OpenAI and chat GPT and other AI systems but they're much smaller and they convert

text to basically a vector that we call embedding and then the search works by

just finding vectors that are close by to the vector that's associated to the

query. Like I said it's much smaller than the large language models that OpenAI is

using so it's not as expensive to run and that's important for especially for

search. So yes it's affordable it's scalable if you use some of the

technologies some of the things that I showed on the first slide a lot of

those are vector databases that allow you to find these vectors that are

associated with the documents very quickly. Like I said it can be not so great

for specialized domains but you can fine-tune it. Fine-tuning basically is

taking the model and providing it with more examples from your specialized

domain and making it work for your domain and for these small models unlike for

alums that can be inexpensive and we found a lot of success doing this. One of

the things that large language models help there is actually generating queries

for the documents and we can use that as additional data to fine-tune these

models.
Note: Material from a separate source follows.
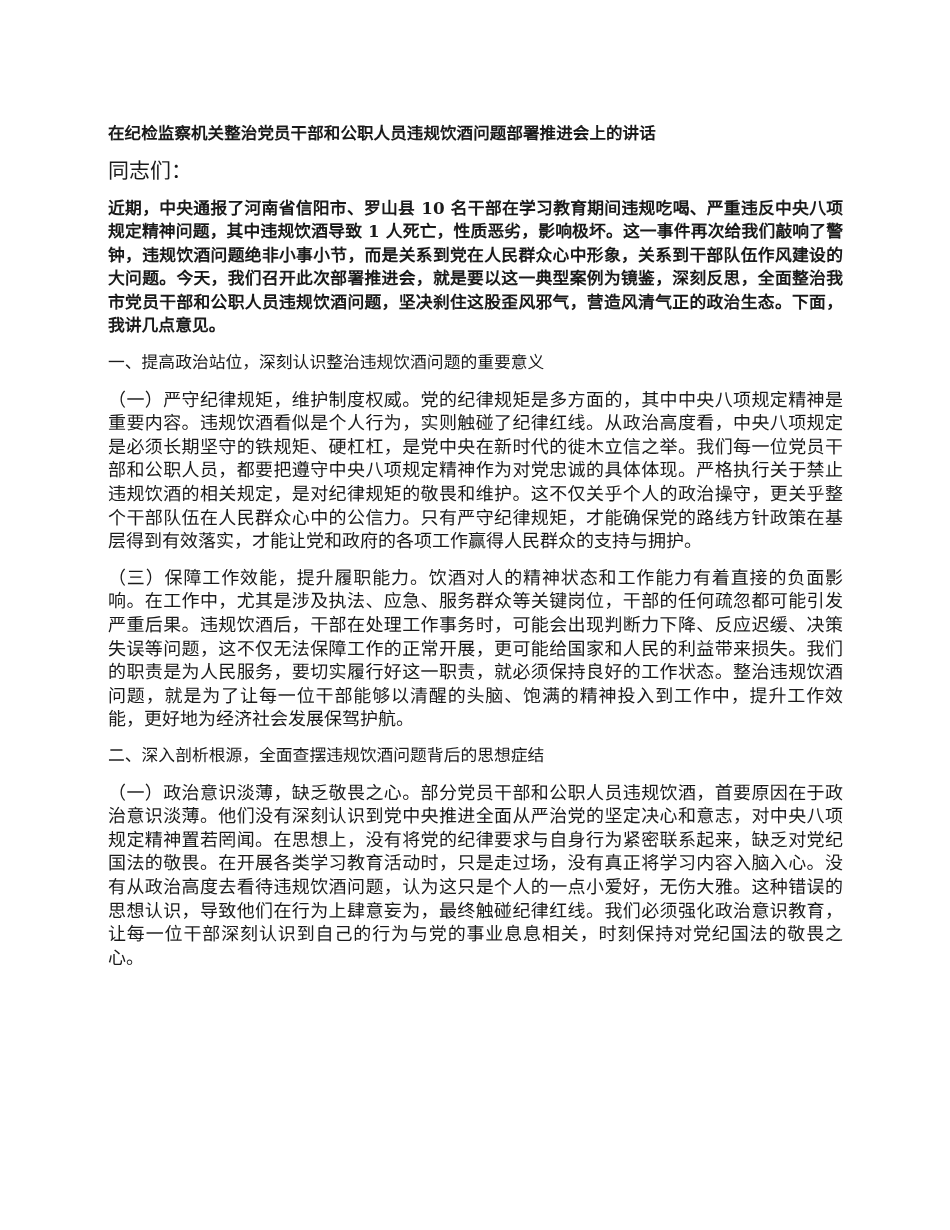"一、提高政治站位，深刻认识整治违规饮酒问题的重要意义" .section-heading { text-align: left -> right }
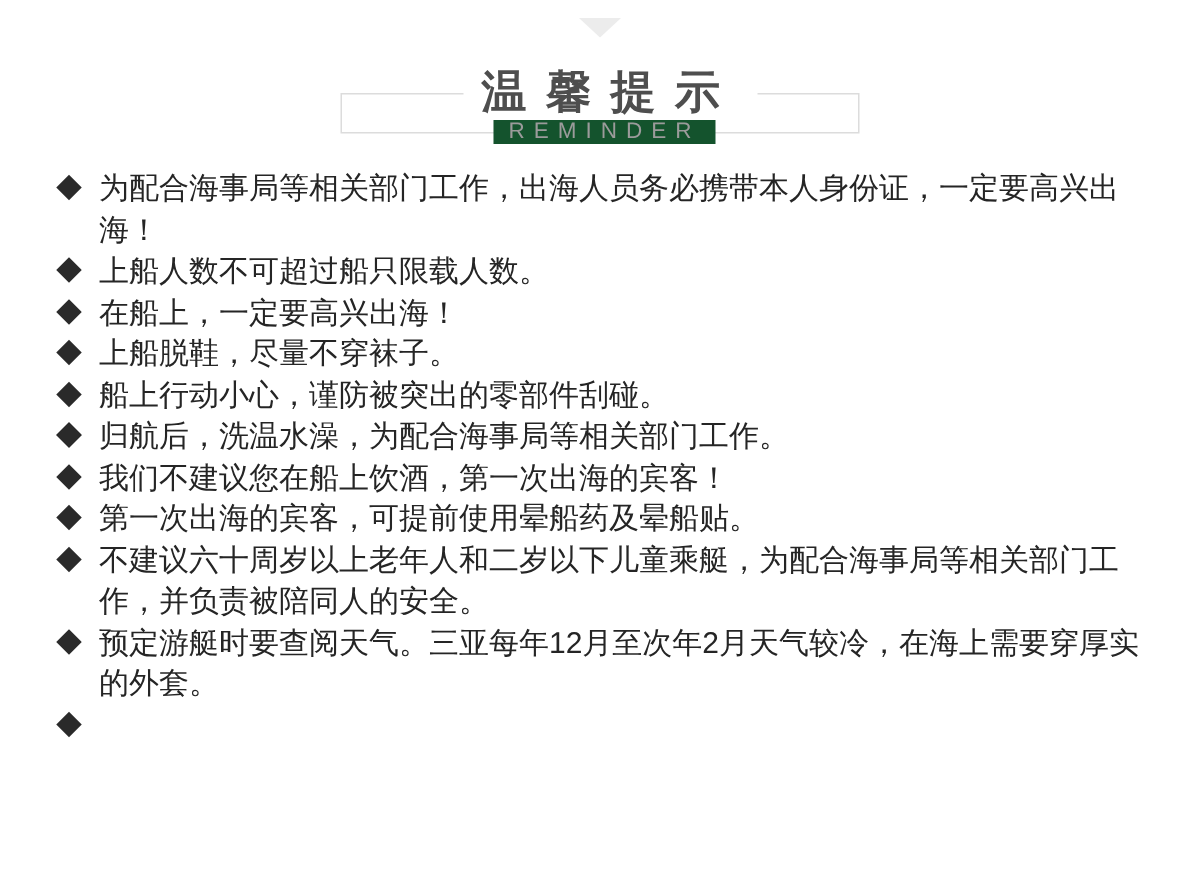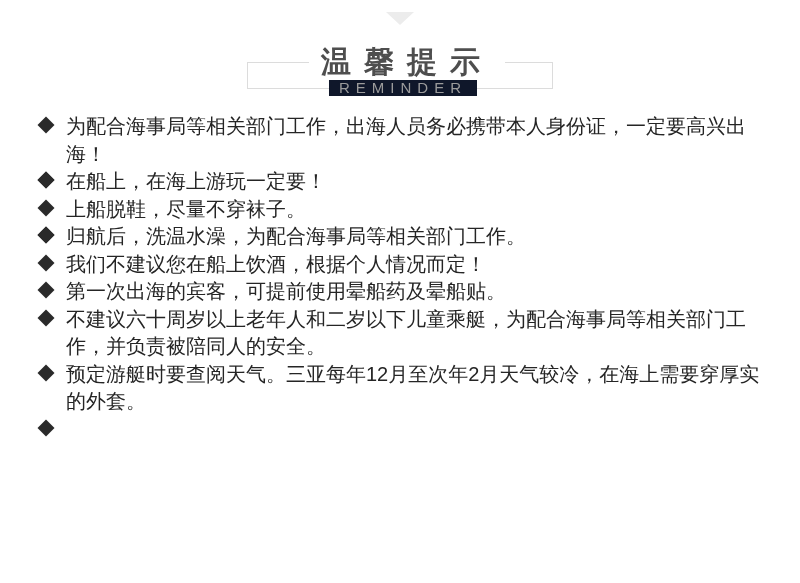"温馨提示" .header-frame { width: 306px -> 346px }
Even though the fine-tuning really helps but still we found that using

hybrid approach so using both keyword search and the semantic search is the

best combination. In a lot of cases you have multiple types of results and for

example you might have documentation or you might have tutorials you might have

interactive communications etc and it's actually difficult to make it work well

for all kinds of different types of information. If you have large amounts

of data, large amounts of interaction then it's possible to tune these models

so that the different types of information doesn't get confused but in

most practical cases that we've dealt with where there is not as many people

that use the systems or the amount of data is not as huge. The solution would be

again retrieving different types of documents separately and then merging

the results post-retail. Another alternative and kind of similar solution is

using facets. So as you've seen for the for Google there is different facets

that are on the top of the page or additional filters in our system so

basically it's a way to restrict search to particular document type or using

other filters. It's particularly important if you want to restrict accesses to

certain types of documents for certain people or provide different view of the

content for different users. It's relatively easy to build for the keyword

search and for small-size semantic search indices but would require fairly

advanced solutions for larger indices. Finally the curated content is the

last type of content that I want to talk about. It's also particularly important

for smaller search engines because no matter what technology you're using

there are going to be gaps and there are going to be difficult cases and it's

always best to use your users and involve people and get them to produce the

content whether it's specific different types of documents just for including

into your search results or just recommending a particular search result

for specific query. Of course you usually provide the query for that content so

that we know where it would show up but matching only to specific query is not

very scalable so one way to provide the curated content in the search context is

to look for similar queries and whenever search for a similar query occurs also

exposing that custom curated content and the embeddings that we talked about

for the semantic search can be also used for the similarity of the queries. So

that's really the different things that I wanted to present some of the

techniques that we found useful in building custom search engines and

search engines that are outside of basically the public domain. So thank you

and now if you have any questions I'll be happy to answer.